Hello i am trying to change my nebula Genomics report to 23 and me Format i have to problems nebula uses 38 human ensemble and 23 and me 37, I was thinking to do a python script but i have some doubts:
My plan was to change the genotype according to 23 and ME format (the two copies of each allele) using the genotipe provided in VCF 0/1 .. etc.. 0 means Reference i means i-th alternate right?
But i don't understand for example this
chr4 169311085 rs199775492 ATTT A ,AT 1/2
The reference is ATTT ? and the sample genotype would be: A AT right?

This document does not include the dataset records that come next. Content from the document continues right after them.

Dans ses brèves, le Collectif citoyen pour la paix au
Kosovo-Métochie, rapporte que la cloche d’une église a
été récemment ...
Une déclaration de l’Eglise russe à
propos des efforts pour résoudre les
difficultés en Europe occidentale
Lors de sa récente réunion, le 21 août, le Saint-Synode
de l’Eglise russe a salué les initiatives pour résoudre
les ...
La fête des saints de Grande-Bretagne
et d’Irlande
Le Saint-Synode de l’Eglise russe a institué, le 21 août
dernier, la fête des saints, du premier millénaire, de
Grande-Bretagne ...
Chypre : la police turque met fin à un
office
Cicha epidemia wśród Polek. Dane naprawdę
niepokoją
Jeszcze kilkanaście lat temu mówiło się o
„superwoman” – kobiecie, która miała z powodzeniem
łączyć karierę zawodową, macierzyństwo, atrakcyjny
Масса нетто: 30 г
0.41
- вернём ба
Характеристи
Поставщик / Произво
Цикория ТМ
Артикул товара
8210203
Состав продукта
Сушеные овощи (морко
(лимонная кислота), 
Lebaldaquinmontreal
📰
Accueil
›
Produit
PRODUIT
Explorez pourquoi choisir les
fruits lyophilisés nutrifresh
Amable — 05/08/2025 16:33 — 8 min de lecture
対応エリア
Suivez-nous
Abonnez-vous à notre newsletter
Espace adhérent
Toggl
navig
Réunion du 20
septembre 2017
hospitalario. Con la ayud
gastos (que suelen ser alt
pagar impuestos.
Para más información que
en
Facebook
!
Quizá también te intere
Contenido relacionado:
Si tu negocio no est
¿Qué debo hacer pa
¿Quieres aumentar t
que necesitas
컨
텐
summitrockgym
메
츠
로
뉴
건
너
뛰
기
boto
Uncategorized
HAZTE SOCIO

but 23and me format does not admit that: As far as i understand the genotype to 23 and me would be DD ? right? since both alleles have deletions? I am understanding correctly?
after that is done for changing ensamble i need to change all de ID and physical coordintates, right? where can i get such a map .. I am thinking to use mongoDB or sqlite3 i dont know what database would be better.
If there is some software that does all that for me i would be very happy but i haven't found any i found this script
https://github.com/2sh/vcf-to-23andme/blob/master/data_to_db.py
but i don't know why i does not work... its pretty old i guess maybe it asummes i have the same ensamble 37 human ensemble at the beginning, but i have been aligned using the 38 (i think since my VCF file says ##reference=file:///mnt/ssd/MegaBOLT_scheduler/reference/hg38.fa)
I am understanding things correctly ??